How to Be Happy (Or at Least Feel Better) Watch This Movie Scene - Titanic
Rose: Go away!
Jack: I can't. I'm involved now. You let go and I'm going to have to jump in there after you.
In this scene from my daughter's favorite movie, after Jack spotted the suicidal Rose, he couldn't go back. He couldn't go back to not knowing that a severely distressed young woman was about to leap from the Titanic's bow into the Atlantic. If he had turned away and pretended that he hadn't seen, it would have haunted him. It may even have destroyed him.
Once you're in, you're in. You may want to get out. You may even get out. Still, you can't go back to not knowing. Not caring. Not being involved.
Well, if you're compassionate, you can't. If you are a good person, you can't.
My daughters, Kylene (the Titanic lover) and her big sister Kyrra, used to live together along with a French bulldog puppy they named Kihei. But when their lives got complicated and they had to move, they appealed to my wife and me to take care of Kihei "until we get settled."
That was seven years ago, and not only do we still have Kihei, I don't think I could give her back.
I had never owned a dog. Since I was a kid, I had only had cats. Independent, easy-to-care-for cats. Cats who never left the house. Cats who peed and pooped in a litter box. Cats who didn't much care if I came or went - as long as they had acceptable food to eat and a comfortable place to sleep.
Kihei, contrarily, needs to be walked every day. Twice (At least). I've mastered the art of picking up her #2 with a small plastic bag. She makes it clear what she wants and when she wants it. When I leave the house she stares at me with forlorn brown eyes that heartwrenchingly ask, "Why are you leaving me and when are you coming back?"
Kihei transformed my lifestyle. Knowing she was waiting for me to be with her, I hurried home from teaching each day. I never used to do that, but the freedom to come and go as I pleased vanished. My wife and I plan for our dog like we used to plan for our children, only Kihei is a child who will never grow up.
We don't have to be responsible, loving, devoted dog owners. But we are. I get why other dog owners aren't. I can even understand why lowlifes abandon their dogs. I abhor them, but I get why they do it.
They give up because it's hard to be a good dog owner. It's troublesome to always have to walk the dog, feed the dog and make sure the dog is healthy - physically and emotionally. Dogs are time-consuming and expensive. It's simpler not to have them. Life is easier without them.
Easier but not better. Easier but not as fulfilling. Easier but not as affecting.

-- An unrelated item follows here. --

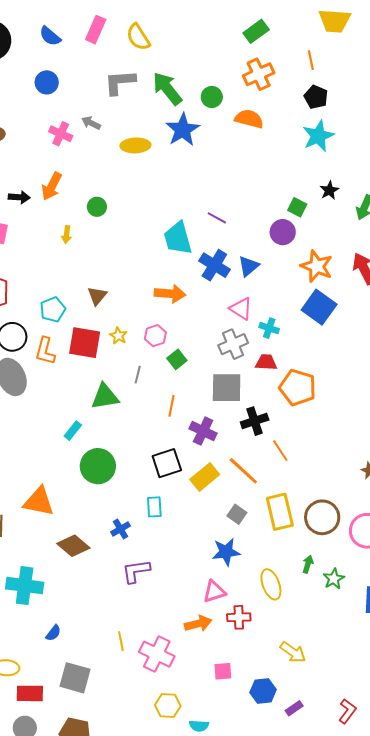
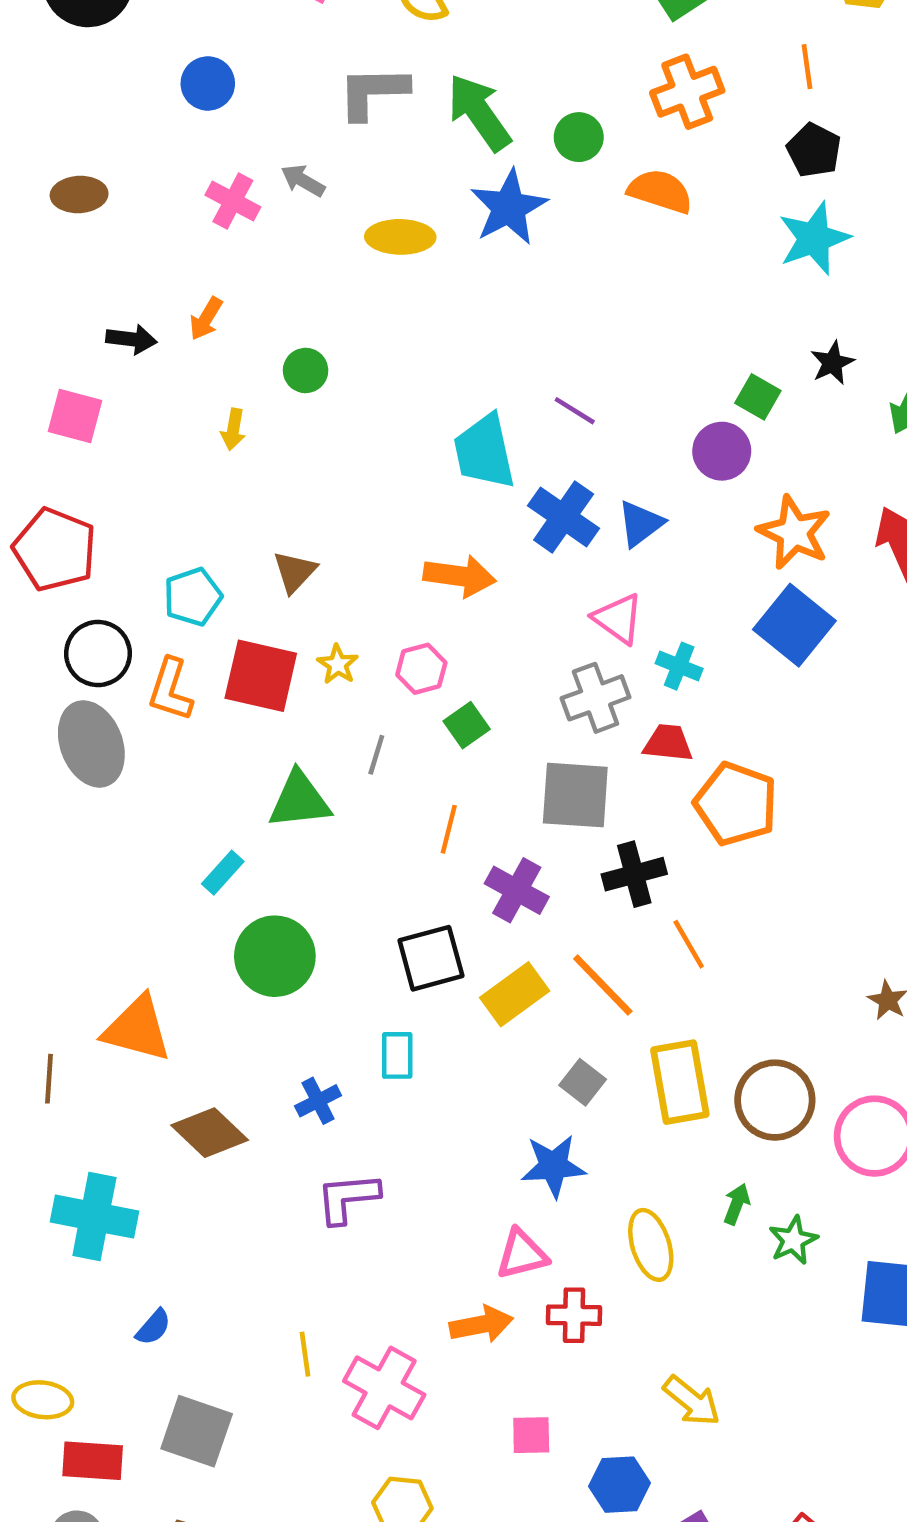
orange arrow: (52, 186) -> (206, 319), size x0.7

Easier is what we think we want, but it's shallow and life-sucking. Easier is fool's gold.
Go away from Kihei? No way.
Go away from my wife? Not going to happen.
Go away from my kids or grandkids? No chance.
Go away from anyone or anything that matters because going away would make life easier?
Uh-uh. I can't.
I'm involved now. Want to be happy (or at least feel better)? Get involved. And stop looking for easy.